___ Dataset entries ___
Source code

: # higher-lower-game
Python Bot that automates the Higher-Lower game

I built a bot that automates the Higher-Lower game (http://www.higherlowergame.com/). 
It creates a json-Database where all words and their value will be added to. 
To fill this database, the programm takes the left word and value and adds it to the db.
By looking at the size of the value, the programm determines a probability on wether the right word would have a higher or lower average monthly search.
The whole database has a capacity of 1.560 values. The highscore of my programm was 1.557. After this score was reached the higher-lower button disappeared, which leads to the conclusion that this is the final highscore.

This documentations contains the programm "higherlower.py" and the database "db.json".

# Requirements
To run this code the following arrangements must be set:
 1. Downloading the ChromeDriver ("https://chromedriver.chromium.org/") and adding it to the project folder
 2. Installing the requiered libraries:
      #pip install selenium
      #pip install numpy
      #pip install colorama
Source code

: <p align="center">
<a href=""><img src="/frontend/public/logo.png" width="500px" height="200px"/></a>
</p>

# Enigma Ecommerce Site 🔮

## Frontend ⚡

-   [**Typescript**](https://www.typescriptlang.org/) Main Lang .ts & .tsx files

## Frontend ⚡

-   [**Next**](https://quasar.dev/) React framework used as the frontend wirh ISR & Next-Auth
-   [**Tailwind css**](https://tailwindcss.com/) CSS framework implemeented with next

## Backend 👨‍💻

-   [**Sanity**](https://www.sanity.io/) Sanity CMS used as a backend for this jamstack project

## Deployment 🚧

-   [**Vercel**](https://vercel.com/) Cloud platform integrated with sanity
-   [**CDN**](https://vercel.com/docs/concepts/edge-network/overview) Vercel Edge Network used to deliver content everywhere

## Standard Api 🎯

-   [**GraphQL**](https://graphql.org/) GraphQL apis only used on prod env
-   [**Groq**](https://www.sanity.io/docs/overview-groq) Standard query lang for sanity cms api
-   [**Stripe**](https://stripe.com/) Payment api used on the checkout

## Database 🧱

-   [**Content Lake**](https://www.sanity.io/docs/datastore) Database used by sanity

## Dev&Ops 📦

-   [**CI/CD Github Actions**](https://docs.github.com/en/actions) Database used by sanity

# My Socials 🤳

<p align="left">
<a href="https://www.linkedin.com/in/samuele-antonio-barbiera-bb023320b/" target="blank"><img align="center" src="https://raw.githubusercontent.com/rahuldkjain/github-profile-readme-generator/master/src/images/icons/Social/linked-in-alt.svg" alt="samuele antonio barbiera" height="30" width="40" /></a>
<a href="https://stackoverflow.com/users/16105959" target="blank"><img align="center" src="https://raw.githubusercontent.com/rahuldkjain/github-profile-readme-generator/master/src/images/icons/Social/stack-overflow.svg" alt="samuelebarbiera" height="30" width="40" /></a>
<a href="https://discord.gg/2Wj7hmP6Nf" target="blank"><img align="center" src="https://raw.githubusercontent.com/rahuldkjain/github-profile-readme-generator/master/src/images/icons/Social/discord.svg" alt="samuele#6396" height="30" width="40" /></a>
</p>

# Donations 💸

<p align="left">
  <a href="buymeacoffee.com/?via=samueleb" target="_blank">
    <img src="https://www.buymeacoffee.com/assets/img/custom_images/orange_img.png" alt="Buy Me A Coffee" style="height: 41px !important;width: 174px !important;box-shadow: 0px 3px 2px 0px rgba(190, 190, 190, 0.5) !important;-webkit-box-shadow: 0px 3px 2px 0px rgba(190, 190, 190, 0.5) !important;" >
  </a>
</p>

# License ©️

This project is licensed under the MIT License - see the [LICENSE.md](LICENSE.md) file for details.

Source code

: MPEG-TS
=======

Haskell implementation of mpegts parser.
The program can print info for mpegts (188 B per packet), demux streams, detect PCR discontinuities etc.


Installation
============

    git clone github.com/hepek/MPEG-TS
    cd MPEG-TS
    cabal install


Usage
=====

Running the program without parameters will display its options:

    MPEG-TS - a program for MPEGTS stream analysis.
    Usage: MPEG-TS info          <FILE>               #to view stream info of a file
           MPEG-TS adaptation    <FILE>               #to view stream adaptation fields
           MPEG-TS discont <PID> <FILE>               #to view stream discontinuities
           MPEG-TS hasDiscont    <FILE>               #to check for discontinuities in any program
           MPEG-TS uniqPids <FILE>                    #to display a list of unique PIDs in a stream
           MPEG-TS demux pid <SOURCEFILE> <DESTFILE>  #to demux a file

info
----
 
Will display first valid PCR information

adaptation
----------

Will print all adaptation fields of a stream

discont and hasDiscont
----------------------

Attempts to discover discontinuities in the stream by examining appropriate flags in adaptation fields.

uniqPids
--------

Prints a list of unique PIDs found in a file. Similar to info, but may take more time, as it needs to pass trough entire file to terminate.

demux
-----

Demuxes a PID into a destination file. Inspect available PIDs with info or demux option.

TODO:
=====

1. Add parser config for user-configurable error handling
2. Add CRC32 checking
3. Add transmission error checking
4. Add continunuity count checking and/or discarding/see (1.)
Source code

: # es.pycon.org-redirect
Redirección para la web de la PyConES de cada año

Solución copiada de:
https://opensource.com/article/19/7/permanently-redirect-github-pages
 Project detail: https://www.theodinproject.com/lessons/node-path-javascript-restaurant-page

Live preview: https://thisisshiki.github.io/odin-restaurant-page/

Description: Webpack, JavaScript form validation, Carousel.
___
What you need to do:
Everything from the first line of the records through the line containing "To fill this" is to be set down exactly, while later lines are left out.

Answer section:
Source code

: # higher-lower-game
Python Bot that automates the Higher-Lower game

I built a bot that automates the Higher-Lower game (http://www.higherlowergame.com/). 
It creates a json-Database where all words and their value will be added to. 
To fill this database, the programm takes the left word and value and adds it to the db.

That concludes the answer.